WORK INSTRUCTION 1: Set down everything in the interview excerpt from "As far as fighting" down to "in the hole.", word for word.
WORK INSTRUCTION 2: Take the interview excerpt further, starting right after its last sentence.

EXCERPT TO READ:
▽

As far as fighting it still, I have the urge once in a great while to go get a gallon of ice cream and let loose. I also have enough insight now to stop myself and ask what’s really going on. I still have body image issues. I honestly don’t know if I will ever get over that completely. My life is much different now that I’m a mother and wife; I have higher priorities that I’ve chosen to take on that make the idea of remaining bulimic so insignificant. I’m now living with the love I always hoped I would find when I was deep down in the hole.
3. Quick! Name five favourite characters from movies and television!
Dharma Montgomery from Dharma & Greg.
Elle Woods from Legally Blonde.
Grace from Miss Congeniality.
Vern Yip from Trading Spaces.
Hermione Granger from Harry Potter.
4. You have scoliosis. How does this impact your day to day living?
It doesn’t really impact me any longer. I had to be careful when I was pregnant. There’s sometimes a threat that pregnancy can make scoliosis worse. I did a lot of physical therapy and yoga while I was pregnant and I think that helped.

△

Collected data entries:
▽

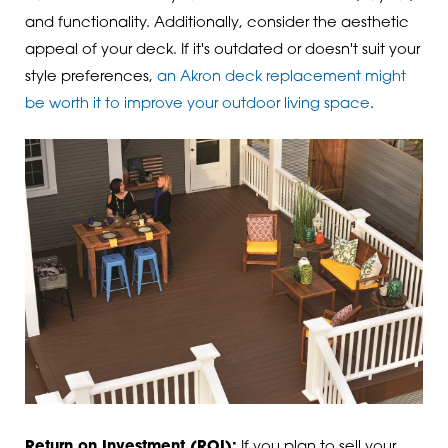
and functionality. Additionally, consider the aesthetic
appeal of your deck. If it's outdated or doesn't suit your
style preferences,
an Akron deck replacement might
be worth it to improve your outdoor living space
.
Return on Investment (ROI):
If you plan to sell your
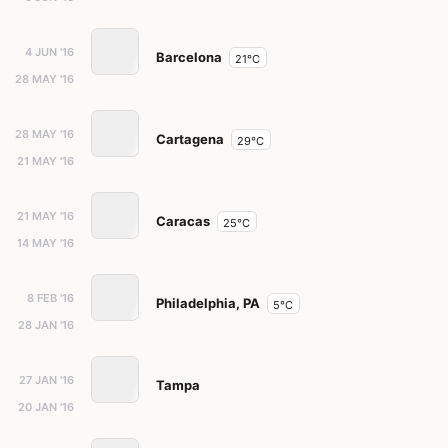
4 JUN '16
Barcelona
21°C
28 MAY '16
28 MAY '16
Cartagena
29°C
21 MAY '16
21 MAY '16
Caracas
25°C
14 MAY '16
8 FEB '16
Philadelphia, PA
5°C
28 JAN '16
27 JAN '16
Tampa
20 JAN '16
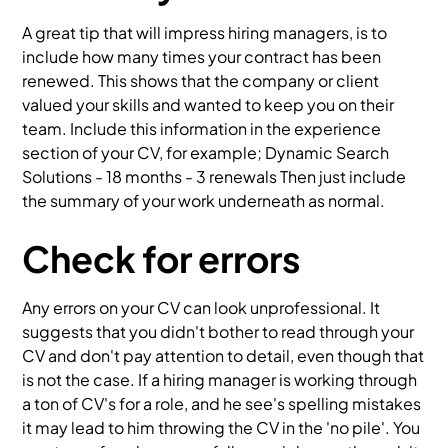
A great tip that will impress hiring managers, is to
include how many times your contract has been
renewed. This shows that the company or client
valued your skills and wanted to keep you on their
team. Include this information in the experience
section of your CV, for example; Dynamic Search
Solutions - 18 months - 3 renewals Then just include
the summary of your work underneath as normal.
Check for errors
Any errors on your CV can look unprofessional. It
suggests that you didn't bother to read through your
CV and don't pay attention to detail, even though that
is not the case. If a hiring manager is working through
a ton of CV's for a role, and he see's spelling mistakes
it may lead to him throwing the CV in the 'no pile'. You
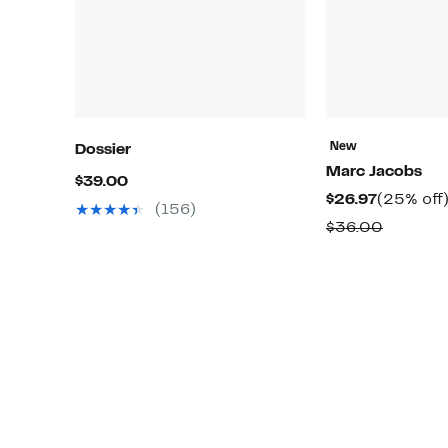
New
Dossier
Marc Jacobs
Current
$39.00
Current
$26.97
(25% off
Price
(156)
Price
Compar
$36.00
$39.00
$26.97
value
$36.00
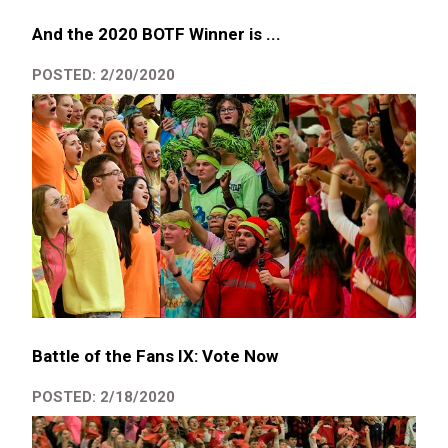
And the 2020 BOTF Winner is ...
POSTED: 2/20/2020
Battle of the Fans IX: Vote Now
POSTED: 2/18/2020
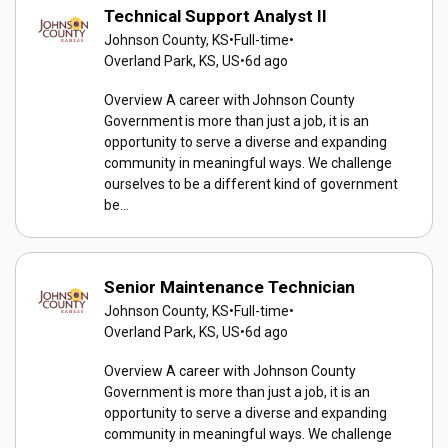
Technical Support Analyst II
Johnson County, KS
•
Full-time
•
Overland Park, KS, US
•
6d ago
Overview A career with Johnson County
Government is more than just a job, it is an
opportunity to serve a diverse and expanding
community in meaningful ways. We challenge
ourselves to be a different kind of government
be...
Senior Maintenance Technician
Johnson County, KS
•
Full-time
•
Overland Park, KS, US
•
6d ago
Overview A career with Johnson County
Government is more than just a job, it is an
opportunity to serve a diverse and expanding
community in meaningful ways. We challenge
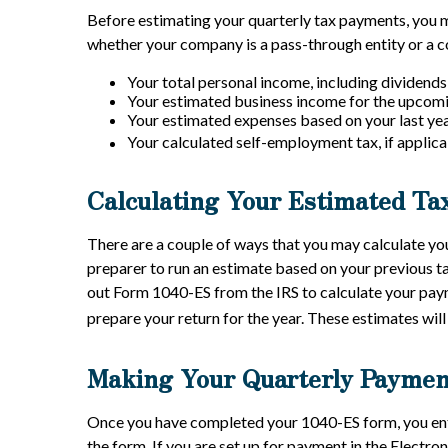
Before estimating your quarterly tax payments, you m
whether your company is a pass-through entity or a co
Your total personal income, including dividends,
Your estimated business income for the upcomin
Your estimated expenses based on your last yea
Your calculated self-employment tax, if applica
Calculating Your Estimated Ta
There are a couple of ways that you may calculate yo
preparer to run an estimate based on your previous t
out Form 1040-ES from the IRS to calculate your payme
prepare your return for the year. These estimates will
Making Your Quarterly Paymen
Once you have completed your 1040-ES form, you ente
the form. If you are set up for payment in the Electr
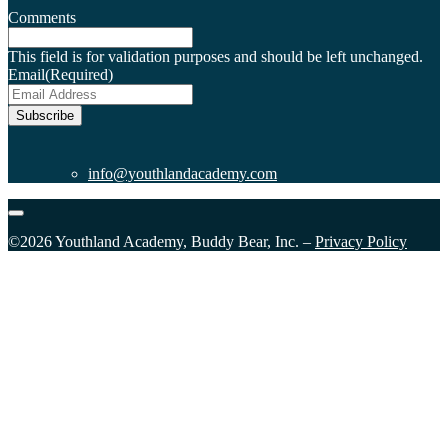
Comments
This field is for validation purposes and should be left unchanged.
Email
(Required)
Subscribe
info@youthlandacademy.com
©2026 Youthland Academy, Buddy Bear, Inc. –
Privacy Policy
Close
this
module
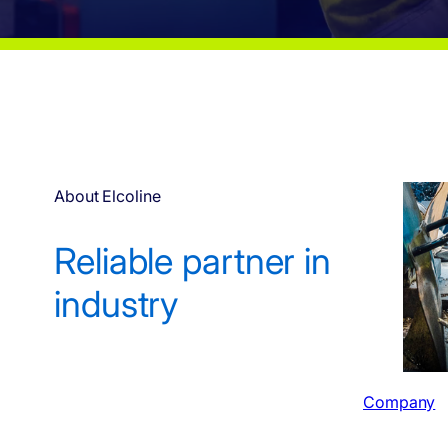
About Elcoline
Reliable partner in
industry
Company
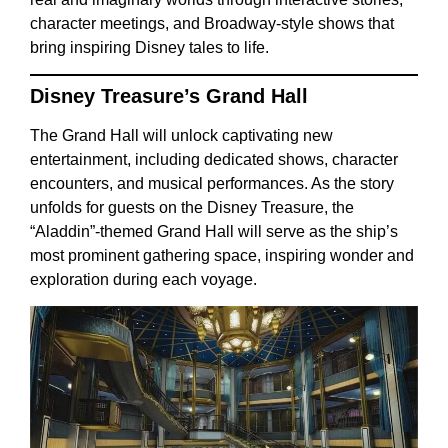
character meetings, and Broadway-style shows that
bring inspiring Disney tales to life.
Disney Treasure’s Grand Hall
The Grand Hall will unlock captivating new
entertainment, including dedicated shows, character
encounters, and musical performances. As the story
unfolds for guests on the Disney Treasure, the
“Aladdin”-themed Grand Hall will serve as the ship’s
most prominent gathering space, inspiring wonder and
exploration during each voyage.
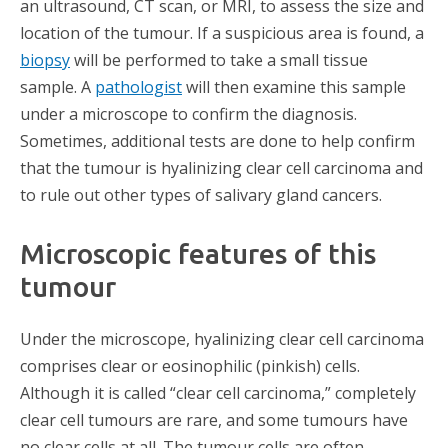
an ultrasound, CT scan, or MRI, to assess the size and
location of the tumour. If a suspicious area is found, a
biopsy
will be performed to take a small tissue
sample. A
pathologist
will then examine this sample
under a microscope to confirm the diagnosis.
Sometimes, additional tests are done to help confirm
that the tumour is hyalinizing clear cell carcinoma and
to rule out other types of salivary gland cancers.
Microscopic features of this
tumour
Under the microscope, hyalinizing clear cell carcinoma
comprises clear or eosinophilic (pinkish) cells.
Although it is called “clear cell carcinoma,” completely
clear cell tumours are rare, and some tumours have
no clear cells at all. The tumour cells are often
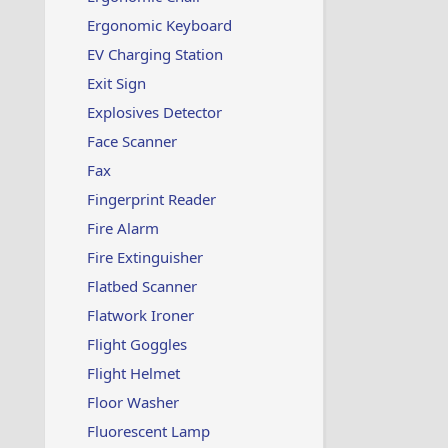
Ergonomic Keyboard
EV Charging Station
Exit Sign
Explosives Detector
Face Scanner
Fax
Fingerprint Reader
Fire Alarm
Fire Extinguisher
Flatbed Scanner
Flatwork Ironer
Flight Goggles
Flight Helmet
Floor Washer
Fluorescent Lamp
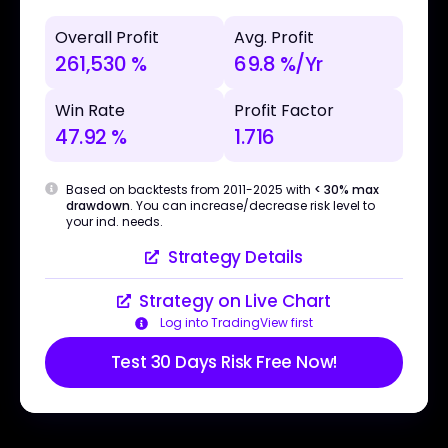
Overall Profit
Avg. Profit
261,530 %
69.8 %/Yr
Win Rate
Profit Factor
47.92 %
1.716
Based on backtests from 2011-2025 with
< 30% max
drawdown
. You can increase/decrease risk level to
your ind. needs.
Strategy Details
Strategy on Live Chart
Log into TradingView first
Test 30 Days Risk Free Now!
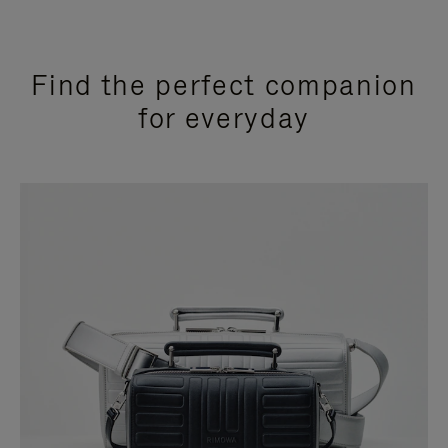
Find the perfect companion
for everyday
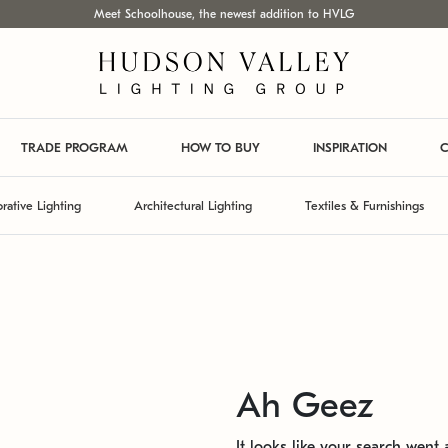
Meet Schoolhouse, the newest addition to HVLG
TRADE PROGRAM
HOW TO BUY
INSPIRATION
C
rative Lighting
Architectural Lighting
Textiles & Furnishings
Ah Geez
It looks like your search went a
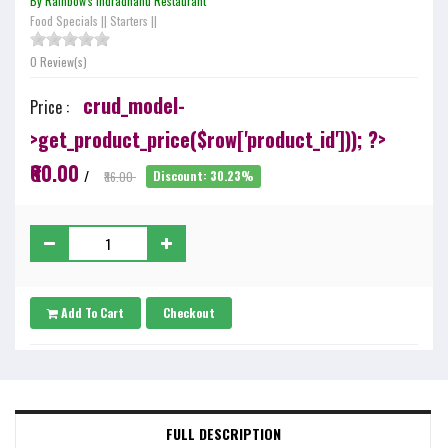
By Rainbow's Indradhanu Restaurant
Food Specials
||
Starters
||
0 Review(s)
crud_model-
Price :
>get_product_price($row['product_id'])); ?>
₹60.00
/
₹86.00
Discount: 30.23%
Add To Cart
Checkout
FULL DESCRIPTION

△

REPLY 1:
As far as fighting it still, I have the urge once in a great while to go get a gallon of ice cream and let loose. I also have enough insight now to stop myself and ask what’s really going on. I still have body image issues. I honestly don’t know if I will ever get over that completely. My life is much different now that I’m a mother and wife; I have higher priorities that I’ve chosen to take on that make the idea of remaining bulimic so insignificant. I’m now living with the love I always hoped I would find when I was deep down in the hole.

REPLY 2:
It did impact me in a big way when I was an adolescent. Even before that, I had to have yearly physicals and checks. Those were never a big deal because my curvature never really changed. When I was in sixth grade things took a turn for the worse and I was fitted for a Milwaukee brace.
I still cannot imagine a worse incident for a pre-teen girl than having to wear one of those. They are bulky, I would ruin clothes by sitting down, I was made fun of…BOY was I teased!!!! There was this popular/bullyish group of girls that would come up to me every day at lunch and just taunt me and laugh and point. I also remember some pushing and tripping. It was absolutely horrible. I wore that brace for 3 ½ years. I still wore it my freshman year of high school. High school was SO different than junior high. People in my h.s. classes were curious about the brace and the scoliosis, but never were mean about it. I wasn’t treated as special, but there was this sense of respect in high school that really helped me transition to a new school and a new body.
5. What do you love most about life with a daughter?
That’s hard! She’s still so young and just growing into her personality. She’s incredibly observant, she watches everything! And she doesn’t nap much, I think she’s afraid she’ll miss out on something important. She’s happy most of the time and loves being cuddled and read to. I really like reading to her, she gets really quiet and touches the pages of the book as I read. She also really likes it when we sing to her, her favorite song right now is C Is For Cookie, she gets the biggest grin on her face! I enjoy nursing in a way I never considered, she’s so vulnerable and innocent when she’s nursing, so trusting - it’s very close to feeling unconditional love.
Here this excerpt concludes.